_Work task A:_ Copy the passage of the review of The Witches that begins with the words containing "I consider myself" and ends with "not seen them).".
_Work task B:_ According to the review of The Witches, which actress gave her final feature film performance in it?
_Work task C:_ Write the next part of the review of The Witches, picking up after its last sentence.

_Text block:_

The Witches (UK, 1966)
I consider myself a Hammer fan. They were in their autumn years as a film studio when I was a child, but they were still contemporary enough to define my idea of what a horror film was throughout my formative years. While some of their films have aged poorly, and are certainly tame by modern standards, I find a charm in their campy earnestness that keeps me going back all these years later. Even so, there are still a handful of Hammer horror films I’ve never seen (and many I saw so long ago that I may as well have not seen them).
When I was digging through my Hammer boxed set in preparation for this month, I realised that I’d never watched The Witches. When I looked up its IMDB entry and realised that the script was by Nigel Kneale, I knew I had to rectify this. Interestingly, Kneale would later explore similar subject matter in Murrain, an episode of the TV series Against the Crowd. If you have the DVD set of Kneale’s excellent programme Beasts, Murrain is one of the bonus features.
Adapted from the novel The Devil’s Own by Peter Curtis (a pseudonym of Norah Lofts), The Witches is an early example of what has come to be known as Folk Horror, a very British sub-genre that places tales of witchcraft and the occult in a rural setting. The Witches can almost be seen as a template for films like The Wicker Man, with its pagan occult conspiracy hiding beneath the surface of mundane village life.
The story follows Gwen Mayfield (played by Joan Fontaine in her final feature film performance), a middle-aged English woman who has returned home after teaching in Africa, convalescent after being caught in an uprising tinged with occult aspects. The opening scene of the school under assault from men in ritual masks holds the most arresting imagery the film has to offer. While this attack presages later events, and Mayfield’s survival almost certainly steels her for the further horrors she faces, I found myself wishing more had been made of it.

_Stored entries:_

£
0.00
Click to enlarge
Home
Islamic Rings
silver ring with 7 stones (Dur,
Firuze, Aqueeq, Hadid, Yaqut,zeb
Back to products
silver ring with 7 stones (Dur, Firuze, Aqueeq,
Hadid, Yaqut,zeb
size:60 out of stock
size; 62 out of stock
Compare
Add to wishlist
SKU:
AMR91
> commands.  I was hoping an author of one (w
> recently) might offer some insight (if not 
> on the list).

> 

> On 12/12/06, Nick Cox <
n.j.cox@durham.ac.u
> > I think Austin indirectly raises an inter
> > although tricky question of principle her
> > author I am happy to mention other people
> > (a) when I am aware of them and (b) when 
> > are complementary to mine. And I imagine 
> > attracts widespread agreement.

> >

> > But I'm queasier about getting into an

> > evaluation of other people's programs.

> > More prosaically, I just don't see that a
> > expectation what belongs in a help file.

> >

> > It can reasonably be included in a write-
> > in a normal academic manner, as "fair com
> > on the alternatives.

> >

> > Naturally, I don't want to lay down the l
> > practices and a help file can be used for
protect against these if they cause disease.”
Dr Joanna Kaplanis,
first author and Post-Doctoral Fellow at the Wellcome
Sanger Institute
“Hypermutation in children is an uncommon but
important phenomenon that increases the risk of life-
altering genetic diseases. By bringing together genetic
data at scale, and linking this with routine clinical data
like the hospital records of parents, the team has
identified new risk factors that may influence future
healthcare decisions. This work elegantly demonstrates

--

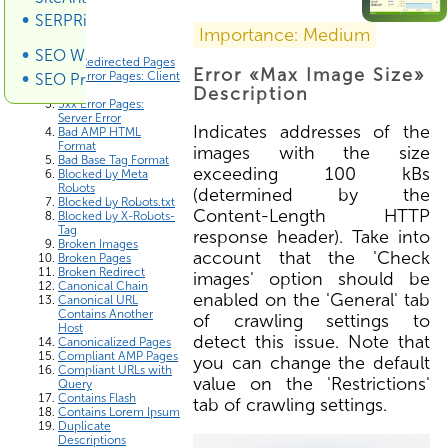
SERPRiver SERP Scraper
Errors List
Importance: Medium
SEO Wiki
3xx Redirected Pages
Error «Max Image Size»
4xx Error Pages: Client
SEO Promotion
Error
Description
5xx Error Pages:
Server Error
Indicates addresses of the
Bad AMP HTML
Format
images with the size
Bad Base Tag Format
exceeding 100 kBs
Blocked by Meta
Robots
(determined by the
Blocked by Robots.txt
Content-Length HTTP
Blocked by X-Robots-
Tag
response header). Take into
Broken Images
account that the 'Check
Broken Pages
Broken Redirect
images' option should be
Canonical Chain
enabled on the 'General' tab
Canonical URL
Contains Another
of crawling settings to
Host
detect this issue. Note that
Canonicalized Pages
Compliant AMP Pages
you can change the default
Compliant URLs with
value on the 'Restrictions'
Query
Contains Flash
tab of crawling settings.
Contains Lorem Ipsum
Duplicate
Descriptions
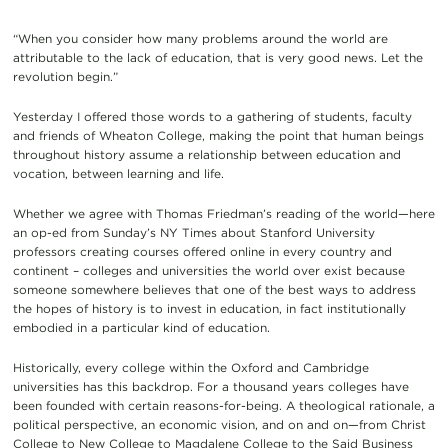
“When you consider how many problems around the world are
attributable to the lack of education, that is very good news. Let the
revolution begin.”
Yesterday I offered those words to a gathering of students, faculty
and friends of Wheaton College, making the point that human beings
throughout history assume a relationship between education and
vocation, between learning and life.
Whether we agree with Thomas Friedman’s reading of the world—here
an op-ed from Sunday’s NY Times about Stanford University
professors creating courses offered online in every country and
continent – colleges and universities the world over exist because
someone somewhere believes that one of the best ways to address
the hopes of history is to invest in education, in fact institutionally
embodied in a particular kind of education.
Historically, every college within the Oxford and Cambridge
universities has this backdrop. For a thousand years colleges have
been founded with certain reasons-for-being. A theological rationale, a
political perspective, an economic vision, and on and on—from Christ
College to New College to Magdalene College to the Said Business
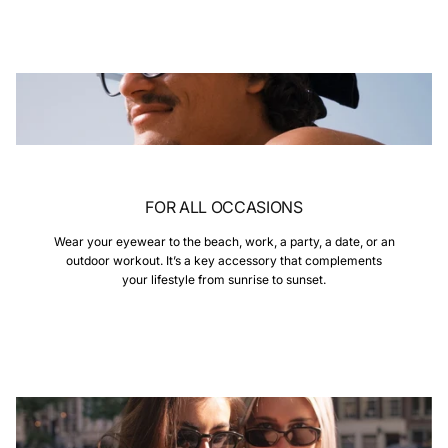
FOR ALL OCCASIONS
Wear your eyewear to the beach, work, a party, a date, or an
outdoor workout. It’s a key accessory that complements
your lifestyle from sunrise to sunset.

---

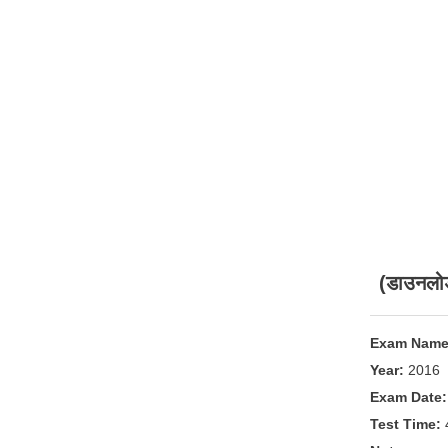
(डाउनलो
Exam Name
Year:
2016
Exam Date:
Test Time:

_Response area A:_
I consider myself a Hammer fan. They were in their autumn years as a film studio when I was a child, but they were still contemporary enough to define my idea of what a horror film was throughout my formative years. While some of their films have aged poorly, and are certainly tame by modern standards, I find a charm in their campy earnestness that keeps me going back all these years later. Even so, there are still a handful of Hammer horror films I’ve never seen (and many I saw so long ago that I may as well have not seen them).

_Response area B:_ Joan Fontaine

_Response area C:_
Mayfield is hired as the headmistress of a private school in Heddaby, a village somewhere in the English countryside. Her employer is Alan Bax (Alec McCowen), who lives in the local manor house along with his sister, Stephanie, a successful journalist. Alan plays at being the local vicar despite having no standing in the church. It is in its characters that The Witches finds its strength; the Bax siblings in particular are classic English eccentrics, both charming and slightly repellent, and the peculiarities of their lives are more compelling than any occult horrors the film has to offer.
The story engages fully as Mayfield becomes entangled in the ill-fated romance between two of her teenage pupils. Not only does the girl’s grandmother (who is only missing a neon sign over her head to announce that she’s a witch) disapprove, but the whole community seems to be working to keep the two would-be lovers apart. As Mayfield learns more about the motivations behind the community’s actions, she is drawn into conspiracy and madness, ultimately encountering the source of the source of Heddaby’s sinister strangeness.
While it certainly deserves to be remembered, I would hesitate to call The Witches an overlooked classic. Kneale’s script builds a nice sense of paranoia and gives voice to some pleasingly strange characters, but the pay-off is dull and predictable. Given that The Wicker Man came shortly after, using similar tropes to build to an unforgettable conclusion, The Witches has aged badly in comparison. Despite this, the ecstatic, near-orgiastic rites of the coven are striking and almost shocking even to modern eyes, which saves the climax from being dull.
As with many older horror films, watching The Witches at the time of its release would have been a profoundly different experience, without the story struggling under the shadows of newer, stronger works. Even so, The Witches remains a charming and entertaining oddity, filled with strange characters and an undeniable sense of menace.